La natura del denaro e’ quella di essere “mezzo di scambio”. Passando
poi all’analisi di come fare “politica” distingue forme di governo “negative”
e “positive”. E’ “positiva” se chi governa governi per “l'interesse
pubblico”, se tende a governare per “interesse personale” e’ “negativa”.
La “monarchia” e’ la forma di governo dove il singolo governa per il
bene di tutti (ma non sempre). La “tirannide” quella dove il singolo
governa per il proprio interesse. “L’oligarchia” (com’e’ quella dei
partiti italiani) e’ simile alla tirannide. La “democrazia” e’ il
governo della maggioranza. La “politeia” e’ la forma di governo per
eccellenza perche’ non e’ solo il governo dei più (della maggioranza), ma di
tutto il “demos” (popolo). Aristotele condanna la “democrazia”

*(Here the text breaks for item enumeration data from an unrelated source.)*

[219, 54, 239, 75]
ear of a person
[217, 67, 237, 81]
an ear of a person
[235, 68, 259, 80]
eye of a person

perché e’ il governo della maggioranza popolare che tende a governare per il
proprio interesse, varando leggi “a proprio interesse” e non per tutti i
cittadini. Aristotele aggiunge che tutti accetteremmo che fosse uno solo a
governare se egli avesse più virtù di tutti gli altri messi insieme: sarebbe il
miglior governo, ma e’ pura “utopia”. Nella “politeia”, pur se la
maggior parte delle persone ha qualità mediocri, tutto sommato mettendole
insieme riusciranno a far funzionare il governo. Ma i politici devono essere “onesti
e sinceri”, non devono “ingannare” e non “approfittarsi” del suo ruolo per “interessi
personali”, non devono “corrompere” né lasciarsi corrompere. Per
loro l’onestà (dal latino honestus = onore) e’ proprio “una questione
di onore” e di “dignità” personale. Ma “l’onestà” e’ vista in
modi diversi da due noti filosofi della prima metà del Cinquecento. Secondo
Erasmo da Rotterdam, teologo, umanista e filosofo olandese, “l’onesta’
assoluta” e’ una specifica qualità dell’uomo di governo. Nicolo’
Machiavelli, filosofo e politico fiorentino sostiene, invece, che l’onesta’ sia
“incompatibile” in politica. L’uomo di governo, per raggiungere finalità
sociali che si impongono come “necessarie a tutto il popolo” (e non “personali”)
e’ obbligato talvolta a comportamenti contro la morale comune, come l’inganno,
l’astuzia, la slealtà. Infine il filosofo abruzzese/napoletano Benedetto Croce,
più vicino al nostro tempo (1866/1952), minimizza il valore del’onestà,
esaltando invece il valore della “competenza”. Al politico, afferma,
come pure all’ingegnere, al medico, all’elettricista, all’idraulico o ad altri
professionisti in genere, non si chiede che siano “onesti” ma “competenti”,
altrimenti causerebbero gravi danni alla collettività. Purtroppo scopriamo che
gli odierni politici italiani (di ogni partito d’ordine e grado), salvo qualche
lodevole eccezione, non sono ne’“competenti” e neppure “ onesti”.